§ **Task directions**
Format the lines of the records as a numbered list, starting at the beginning of the records and going on through the line that contains "La Galaxia M87". Leave out blank lines and pictures.

====== Data for analysis ======

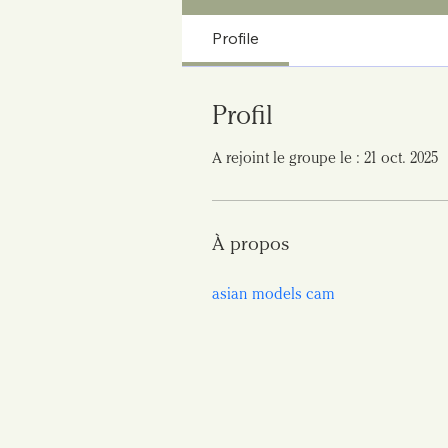
Profile
Profil
A rejoint le groupe le : 21 oct. 2025
À propos
asian models cam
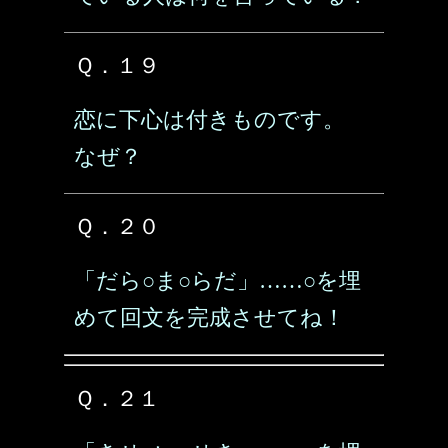
Ｑ．１９
恋に下心は付きものです。
なぜ？
Ｑ．２０
「だら○ま○らだ」……○を埋
めて回文を完成させてね！
Ｑ．２１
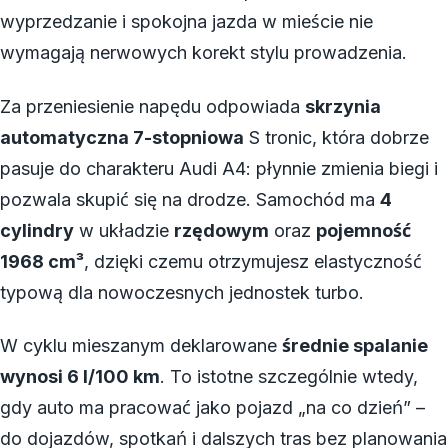
wyprzedzanie i spokojna jazda w mieście nie
wymagają nerwowych korekt stylu prowadzenia.
Za przeniesienie napędu odpowiada
skrzynia
automatyczna 7-stopniowa
S tronic, która dobrze
pasuje do charakteru Audi A4: płynnie zmienia biegi i
pozwala skupić się na drodze. Samochód ma
4
cylindry
w układzie
rzędowym
oraz
pojemność
1968 cm³
, dzięki czemu otrzymujesz elastyczność
typową dla nowoczesnych jednostek turbo.
W cyklu mieszanym deklarowane
średnie spalanie
wynosi 6 l/100 km
. To istotne szczególnie wtedy,
gdy auto ma pracować jako pojazd „na co dzień” –
do dojazdów, spotkań i dalszych tras bez planowania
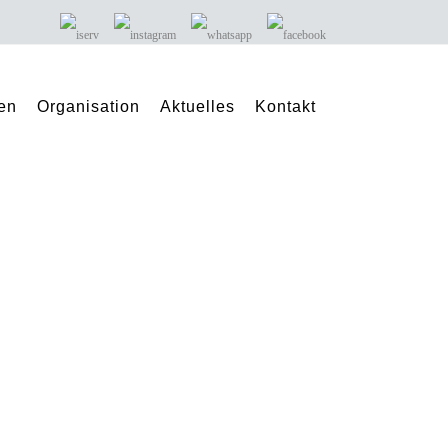
en
Organisation
Aktuelles
Kontakt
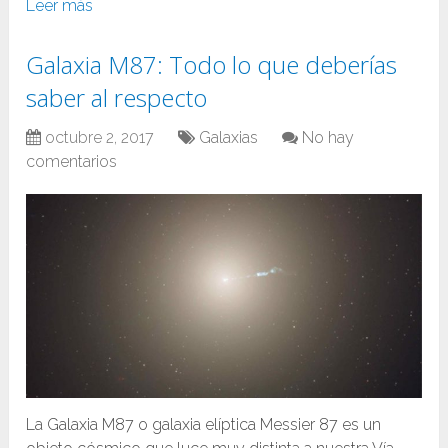
Leer más
Galaxia M87: Todo lo que deberías
saber al respecto
octubre 2, 2017
Galaxias
No hay
comentarios
La Galaxia M87 o galaxia elíptica Messier 87 es un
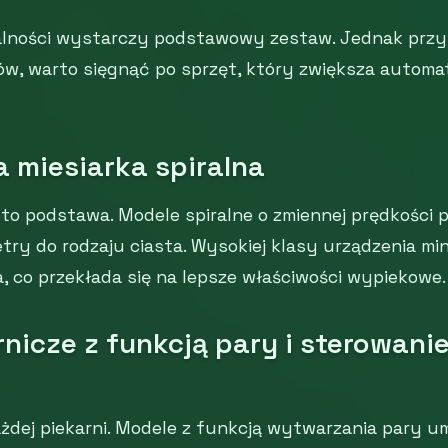
alności wystarczy podstawowy zestaw. Jednak prz
w, warto sięgnąć po sprzęt, który zwiększa automat
 miesiarka spiralna
to podstawa. Modele spiralne o zmiennej prędkości 
y do rodzaju ciasta. Wysokiej klasy urządzenia min
, co przekłada się na lepsze właściwości wypiekowe.
rnicze z funkcją pary i sterowani
żdej piekarni. Modele z funkcją wytwarzania pary um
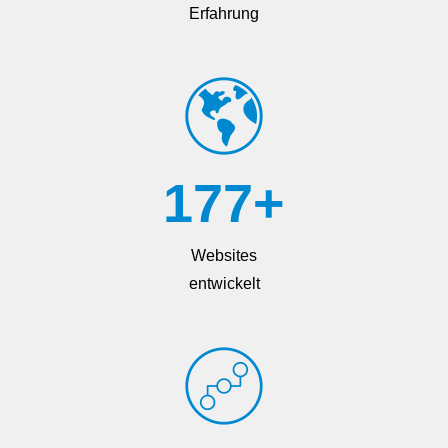
Erfahrung
177
+
Websites
entwickelt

======

§ **Task output**
1. Profile
2. Profil
3. A rejoint le groupe le : 21 oct. 2025
4. À propos
5. asian models cam
6. Ｑ．１９
7. 恋に下心は付きものです。
8. なぜ？
9. Ｑ．２０
10. 「だら○ま○らだ」……○を埋
11. めて回文を完成させてね！
12. Ｑ．２１
13. wyprzedzanie i spokojna jazda w mieście nie
14. wymagają nerwowych korekt stylu prowadzenia.
15. Za przeniesienie napędu odpowiada
16. skrzynia
17. automatyczna 7-stopniowa
18. S tronic, która dobrze
19. pasuje do charakteru Audi A4: płynnie zmienia biegi i
20. pozwala skupić się na drodze. Samochód ma
21. 4
22. cylindry
23. w układzie
24. rzędowym
25. oraz
26. pojemność
27. 1968 cm³
28. , dzięki czemu otrzymujesz elastyczność
29. typową dla nowoczesnych jednostek turbo.
30. W cyklu mieszanym deklarowane
31. średnie spalanie
32. wynosi 6 l/100 km
33. . To istotne szczególnie wtedy,
34. gdy auto ma pracować jako pojazd „na co dzień” –
35. do dojazdów, spotkań i dalszych tras bez planowania
36. en
37. Organisation
38. Aktuelles
39. Kontakt
40. Leer más
41. Galaxia M87: Todo lo que deberías
42. saber al respecto
43. octubre 2, 2017
44. Galaxias
45. No hay
46. comentarios
47. La Galaxia M87 o galaxia elíptica Messier 87 es un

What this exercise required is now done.